Some things I would like to see is the ability to track readership. Stats like number of visits, searches, etc. This would be nice information for bloggers to have.

If the number of blogs grows, it might be useful to be able to seperate "active" blogs from non-active blogs. Thus, if someone wants to know what is happening in the University Blogosphere, they can find active blogs and avoid those that haven't been updated in months. It is nice to have the "Most Posts" and the "Most Comments" but neither of these ensure that the blogs are currently active.

I enjoy the site and thanks for the service!!!

Posted by: DEG at April 15, 2005 09:50 AM

I'd like to say "thanks" as well, Shane, for all of your hard work on UThink and help you've given to us bloggers.

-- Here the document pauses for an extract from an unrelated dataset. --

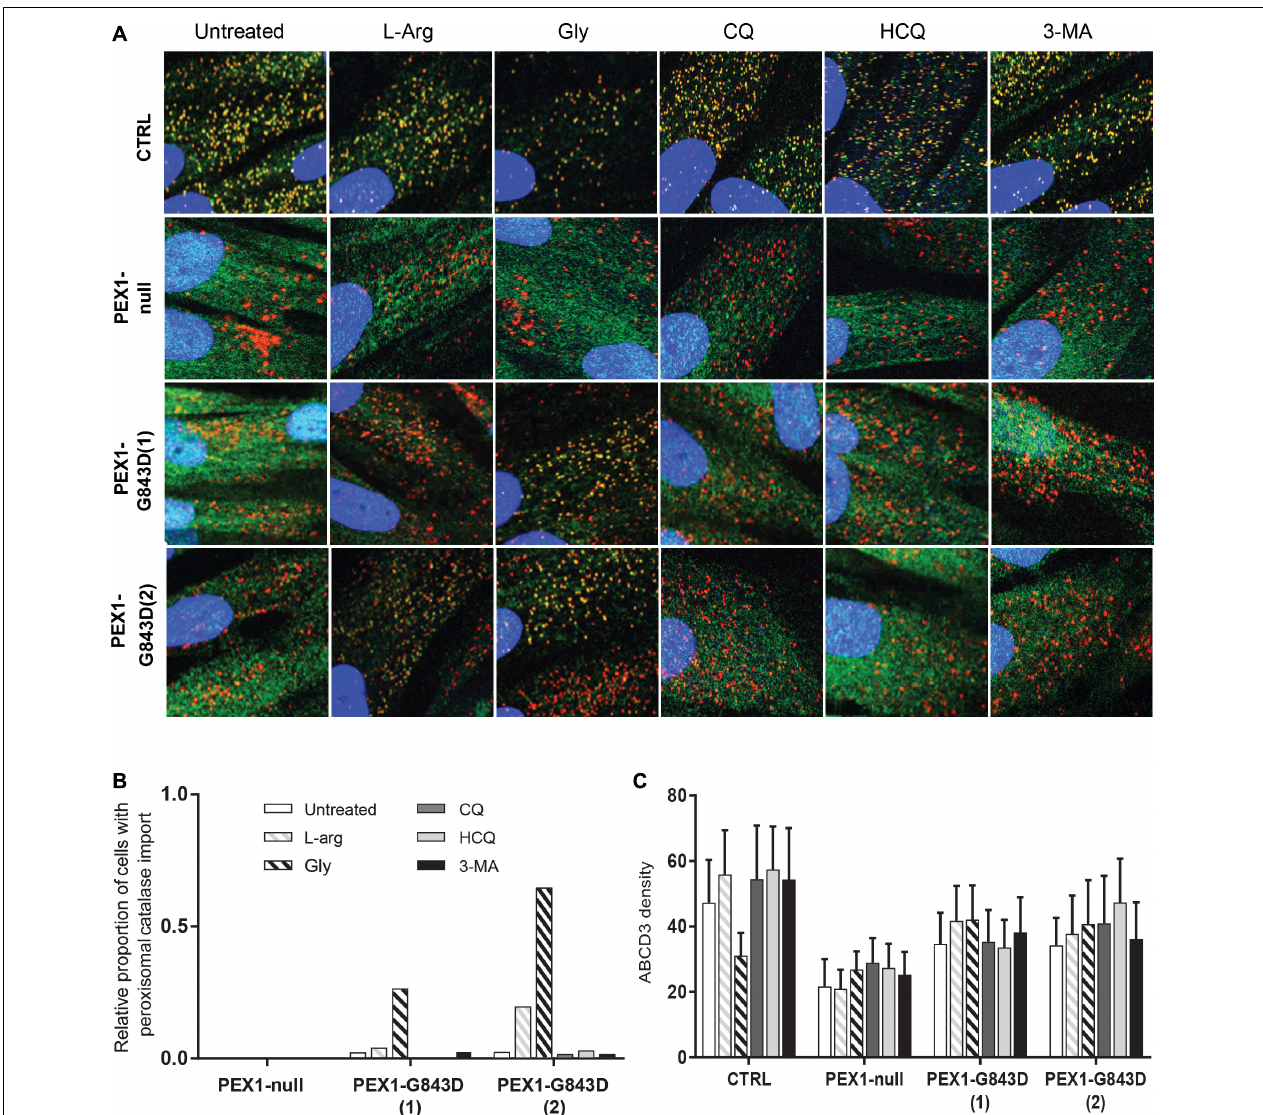
FIGURE 1 | Autophagy inhibitors do not restore import of peroxisomal catalase in primary PEX1-G843D fibroblasts. (A) Immunofluorescence microscopy in primary fibroblasts from a control individual (CTRL), a PBD-ZSD patient without residual PEX1 function (PEX1-null) and two PBD-ZSD patients homozygous for the PEX1-G843D mutation (PEX1-G843D(1) and PEX1-G843D(2)). Cells were incubated with 20 mM L-arginine (L-Arg), 5% glycerol (Gly), 10 µ M chloroquine (CQ), 10 µ M hydroxychloroquine (HCQ) or 10 mM 3-methyladenine (3-MA) for 7 days, before determining the subcellular localization of the peroxisomal matrix protein catalase (green signal) and the peroxisomal membrane protein (PMP) ABCD3 (red signal). Shown are representative images, each image representing a section of 40 × 40 µ m. The nuclei were stained with DAPI (blue signal). (B) Quantification of primary fibroblasts, treated as described in A, which display peroxisomal catalase import as determined by immunofluorescence microscopy ( > 60 cells analyzed for each condition). Control fibroblasts showed 100% peroxisomal catalase import under all conditions (set as 1.0). (C) Density of punctated ABCD3-containing structures (indicating peroxisomal membranes) per cell area as determined by immunofluorescence microscopy in primary fibroblasts treated as described in A (see section “Materials and Methods” for more details). Data presented as mean of n > 40 cells + SD. Statistical analyses of treated versus untreated cells were performed using Mann-Whitney U tests and revealed no statistically significant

It's fun to see it grow and I know I've learned a lot in the process.

I like your ideas for improvement, as well as those mentioned in the other comments. My personal wish list would be more advanced categorization and browsing or searching capabilites; the ability to view, move, and delete uploaded files (like pictures); and visit stats like DEG mentions above.

Kudos to you and happy anniversary to UThink!

Posted by: Carrie at April 15, 2005 03:46 PM

Yes, thanks a lot, Shane, for all your hard work.

I agree with DEG from above. Perhaps a "most posts/comments in the past month" could be added.

I like how the network has developed into an actual community. There are several UThink blogs that I always read, even though I have never met their authors. Now if we could only convince those "U" students (and I know a lot of people who blog) to switch from Blogger/Xanga/LiveJournal to UThink (a superior and much more interesting service in my opinion-- and one they are paying for in their tuition anyway.) I think people just don't know about it. Perhaps more advertising is in order-- not necessarily paid advertising, but word-of-mouth, social network based advertising. Maybe we should get another article in the Daily, which is how I originally found out about it.

Besides the lack of knowledge, there may be the ease-of-use factor... from what I've seen, Xanga and LiveJournal are a little simpler to use than MovableType, but anyone can definitely learn to use MT if they invest a little time in it-- and it allows for much more customization. Unfortunately, time is one thing a lot of college students don't have!

Posted by: Pat at April 17, 2005 03:26 PM

Thanks, Shane, for making this a reality. I probably would still not have a blog if not for UThink--I love it.

Posted by: Danielle at April 18, 2005 07:53 PM

Yes, congratulations, happy blogiversary, and THANK YOU Shane for all your dedication!

Posted by: Clancy at April 24, 2005 11:23 PM

I'd be lost without blogging! Thanks, Shane. This is definitely a way to find your voice while pursuing graduate work. I don't get near the interaction with fellow students as I expected in person, so the virtual community has become a new helpful facet to the dialogical process.